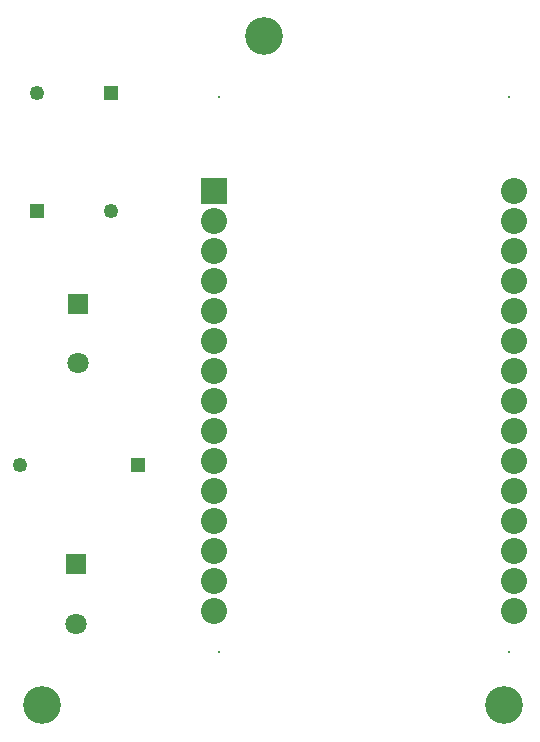
<source format=gts>
%FSDAX23Y23*%
%MOIN*%
%SFA1B1*%

%IPPOS*%
%ADD14R,0.049212X0.049212*%
%ADD15C,0.049212*%
%ADD16C,0.070992*%
%ADD17R,0.070992X0.070992*%
%ADD18R,0.086740X0.086740*%
%ADD19C,0.086740*%
%ADD20C,0.008000*%
%ADD21R,0.049212X0.049212*%
%ADD22C,0.126110*%
%LNpcbenvio_esp32-1*%
%LPD*%
G54D14*
X01630Y04696D03*
X01385Y04303D03*
G54D15*
X01630Y04303D03*
X01385Y04696D03*
X01328Y03455D03*
G54D16*
X01520Y03796D03*
X01515Y02928D03*
G54D17*
X01520Y03993D03*
X01515Y03125D03*
G54D18*
X01975Y04370D03*
G54D19*
X01975Y04270D03*
Y04170D03*
Y04070D03*
Y03970D03*
Y03870D03*
Y03770D03*
Y03670D03*
Y03570D03*
Y03470D03*
Y03370D03*
Y03270D03*
Y03170D03*
Y03070D03*
Y02970D03*
X02975Y04370D03*
Y04270D03*
Y04170D03*
Y04070D03*
Y03970D03*
Y03870D03*
Y03770D03*
Y03670D03*
Y03570D03*
Y03470D03*
Y03370D03*
Y03270D03*
Y03170D03*
Y03070D03*
Y02970D03*
G54D20*
X01991Y02834D03*
X02956D03*
Y04683D03*
X01991D03*
G54D21*
X01721Y03455D03*
G54D22*
X02140Y04885D03*
X02940Y02655D03*
X01400D03*
M02*
</source>
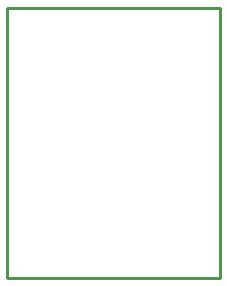
<source format=gko>
G04 Layer: BoardOutline*
G04 EasyEDA v6.2.44, 2019-09-24T20:15:28+02:00*
G04 525ee883efe64d3eb70f5621e6c7a3e3,c85b667672964722a5a42a972ddb0a92,10*
G04 Gerber Generator version 0.2*
G04 Scale: 100 percent, Rotated: No, Reflected: No *
G04 Dimensions in millimeters *
G04 leading zeros omitted , absolute positions ,3 integer and 3 decimal *
%FSLAX33Y33*%
%MOMM*%
G90*
G71D02*

%ADD10C,0.254000*%
G54D10*
G01X0Y22860D02*
G01X18034Y22860D01*
G01X18034Y0D01*
G01X0Y0D01*
G01X0Y22860D01*

%LPD*%
M00*
M02*

</source>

________________

#### TASK OBJECTIVE
Whenever the string "source" turns up in a line of the data, copy that line.

#### TASK RESULT
<source format=gts>
</source>
<source format=gko>
</source>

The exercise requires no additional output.